** Opening SOURCE DOCUMENT block **

  And this is the quary that selects all columns from audit log table.

  SELECT top 1 username

  ,[ctime]

  ,[id]

  ,[action_type]

  ,[record_type]

  ,[errorLevel]

  ,[description]

  ,[extraInfo]

  FROM [dbo].[AuditLog]

  This configuration allows us to create view onto audit log table depending on our needs. Also ordering by ctime (cration time) column allows us to maintain chain of modification on particular database object.

  If you have any other question please don't hesitate to ask.[/quote]

  curious how the record gets into the table. Is it a trigger?[/quote]

  No actually we insert data into table directly form application. There is no way for a user to get to database except through the application. But i presume it is possible to create trigger for such a purpose if needed.

• -=JLK=-

  SSCertifiable

  Points: 5315

  More actions

  August 6, 2010 at 2:04 pm

  #1203772

  After cooresponding with mcerkez88 I took his idea and implemented it using triggers. Attached is a text file that contains the DDL to create the "Audit" table, a trigger to prevent editing the audit table by most users/process, along with the definition of a simple table from my database and the trigger attached to it that logs all changes to the table in the audit table.
** Closing SOURCE DOCUMENT block **
** Opening EXTRACTED ENTRIES block **
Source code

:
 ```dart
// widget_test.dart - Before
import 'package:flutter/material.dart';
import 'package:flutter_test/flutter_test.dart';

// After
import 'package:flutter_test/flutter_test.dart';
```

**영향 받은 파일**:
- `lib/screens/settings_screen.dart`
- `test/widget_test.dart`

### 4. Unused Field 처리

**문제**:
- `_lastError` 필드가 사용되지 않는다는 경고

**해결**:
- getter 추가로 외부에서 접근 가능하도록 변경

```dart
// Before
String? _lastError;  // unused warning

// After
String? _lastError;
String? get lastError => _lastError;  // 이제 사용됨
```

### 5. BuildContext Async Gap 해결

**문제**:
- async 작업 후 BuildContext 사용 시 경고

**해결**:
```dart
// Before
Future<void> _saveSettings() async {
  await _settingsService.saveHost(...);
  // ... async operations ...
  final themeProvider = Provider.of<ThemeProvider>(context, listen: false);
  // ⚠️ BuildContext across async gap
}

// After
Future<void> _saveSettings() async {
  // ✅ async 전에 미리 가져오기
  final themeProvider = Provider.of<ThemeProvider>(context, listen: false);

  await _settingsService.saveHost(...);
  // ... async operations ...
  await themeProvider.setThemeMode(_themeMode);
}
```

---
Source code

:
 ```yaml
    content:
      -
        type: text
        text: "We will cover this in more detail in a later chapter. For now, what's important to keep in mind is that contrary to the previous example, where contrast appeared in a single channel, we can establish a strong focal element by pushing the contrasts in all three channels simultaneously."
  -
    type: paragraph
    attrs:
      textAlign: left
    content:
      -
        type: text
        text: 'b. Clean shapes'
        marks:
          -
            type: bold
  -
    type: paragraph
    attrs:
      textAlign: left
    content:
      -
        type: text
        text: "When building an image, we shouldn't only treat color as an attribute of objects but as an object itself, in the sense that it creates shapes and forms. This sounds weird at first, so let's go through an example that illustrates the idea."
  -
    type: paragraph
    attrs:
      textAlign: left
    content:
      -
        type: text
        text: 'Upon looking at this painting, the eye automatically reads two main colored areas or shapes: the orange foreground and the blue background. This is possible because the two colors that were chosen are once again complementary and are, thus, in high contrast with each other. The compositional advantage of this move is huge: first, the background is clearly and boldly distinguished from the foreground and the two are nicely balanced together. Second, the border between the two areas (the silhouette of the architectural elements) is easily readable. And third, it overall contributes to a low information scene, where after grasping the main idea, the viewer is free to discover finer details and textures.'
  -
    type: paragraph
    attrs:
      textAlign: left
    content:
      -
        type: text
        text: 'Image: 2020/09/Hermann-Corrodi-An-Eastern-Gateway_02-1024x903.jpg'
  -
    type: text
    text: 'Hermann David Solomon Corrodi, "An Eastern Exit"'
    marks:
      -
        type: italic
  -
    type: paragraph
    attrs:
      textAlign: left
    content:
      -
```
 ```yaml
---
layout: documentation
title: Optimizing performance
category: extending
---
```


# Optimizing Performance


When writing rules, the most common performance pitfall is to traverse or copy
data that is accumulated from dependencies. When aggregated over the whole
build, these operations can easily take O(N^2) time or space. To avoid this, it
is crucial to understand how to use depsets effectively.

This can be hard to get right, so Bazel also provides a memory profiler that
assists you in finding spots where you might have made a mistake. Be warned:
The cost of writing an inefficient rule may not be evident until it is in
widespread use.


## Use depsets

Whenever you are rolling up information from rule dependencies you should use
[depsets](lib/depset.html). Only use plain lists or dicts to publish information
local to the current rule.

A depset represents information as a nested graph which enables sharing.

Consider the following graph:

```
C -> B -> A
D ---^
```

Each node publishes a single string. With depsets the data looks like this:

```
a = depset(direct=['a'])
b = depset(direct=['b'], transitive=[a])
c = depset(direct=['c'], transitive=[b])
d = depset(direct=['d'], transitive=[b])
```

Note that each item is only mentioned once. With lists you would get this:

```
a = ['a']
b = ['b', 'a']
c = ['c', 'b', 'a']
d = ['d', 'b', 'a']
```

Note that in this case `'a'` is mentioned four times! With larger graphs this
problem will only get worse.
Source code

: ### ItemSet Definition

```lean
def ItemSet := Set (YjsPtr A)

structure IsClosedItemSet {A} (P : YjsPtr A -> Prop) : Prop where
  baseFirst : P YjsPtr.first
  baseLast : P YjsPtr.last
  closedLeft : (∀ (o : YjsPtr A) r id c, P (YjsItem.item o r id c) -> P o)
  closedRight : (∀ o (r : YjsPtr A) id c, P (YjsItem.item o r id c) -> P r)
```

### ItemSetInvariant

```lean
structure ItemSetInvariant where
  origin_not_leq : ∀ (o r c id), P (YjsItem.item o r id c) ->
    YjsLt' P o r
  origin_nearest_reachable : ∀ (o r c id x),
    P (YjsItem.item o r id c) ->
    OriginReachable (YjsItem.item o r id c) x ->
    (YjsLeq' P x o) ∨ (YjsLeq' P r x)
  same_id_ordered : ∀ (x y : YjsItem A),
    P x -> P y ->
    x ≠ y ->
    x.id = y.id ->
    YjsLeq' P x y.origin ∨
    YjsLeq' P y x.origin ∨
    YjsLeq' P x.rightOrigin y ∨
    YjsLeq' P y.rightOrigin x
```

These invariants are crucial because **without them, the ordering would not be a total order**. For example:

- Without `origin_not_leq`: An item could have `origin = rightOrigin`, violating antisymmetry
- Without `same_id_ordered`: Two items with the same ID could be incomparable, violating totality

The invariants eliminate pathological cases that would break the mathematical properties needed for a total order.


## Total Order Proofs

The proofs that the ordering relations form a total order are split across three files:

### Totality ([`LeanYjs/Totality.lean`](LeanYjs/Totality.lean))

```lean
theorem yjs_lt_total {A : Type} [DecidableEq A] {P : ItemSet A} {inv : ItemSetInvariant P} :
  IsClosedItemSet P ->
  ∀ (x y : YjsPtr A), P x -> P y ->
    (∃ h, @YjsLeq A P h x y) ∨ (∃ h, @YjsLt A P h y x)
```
** Closing EXTRACTED ENTRIES block **
→ **TASKS FOR THIS EXERCISE**
(a) Retype the audit log thread between "After cooresponding with" and "the audit table.", inclusive.
(b) Extend the audit log thread, picking up after its final sentence.

→ **EXERCISE RESPONSES**
(a)
After cooresponding with mcerkez88 I took his idea and implemented it using triggers. Attached is a text file that contains the DDL to create the "Audit" table, a trigger to prevent editing the audit table by most users/process, along with the definition of a simple table from my database and the trigger attached to it that logs all changes to the table in the audit table.

(b)
  Prior to this I had to have a seperate audit table for each table I was auditing and keeping all the changes in sync between the "audited" and "audit" tables was a bit of a pain, but it did work. Based on the new design I need only a single audit table with views into the xml to retrieve the information I'm interested in. Performance seems to be excellent, though I have not stressed the system as we only have about 50 users at any one time on the system where I'm using this, so I make no warranties in that respect 🙂

  I hope someone finds the attached file usefull/interesting and I'm interested in all constructive comments/suggestions. I don't consider myself an expert in any of this and am always willing to learn a new technique or be corrected if I've done something stupid.

  One comment on maintaining my triggers, I use Powerdesigner from Sybase to maintain my DB Model and with it's built in scripting it does an excellent job of keeping my triggers up-to-date if I change a table name or make some other modification that would result in breaking the trigger.

• Nadrek

  SSC-Insane

  Points: 20039

  More actions

  August 9, 2010 at 7:51 am

  #1204168

  Steve Jones - Editor (8/6/2010)

  ---

  Auditing sysadmins is hard. Especially since the sysadmin has to set things up!

  SQL 2008 has good auditing capabilities, and what you need to do is write audit records to a file where the DBAs can't access. Only some security group. The SQL Service account should only have write access.

  I'd also state that writing audit records to some kind of WORM media (journaled, like MO platters, or not, like printers and DVD+R), and then having another department audit the journal on said media, is an important step.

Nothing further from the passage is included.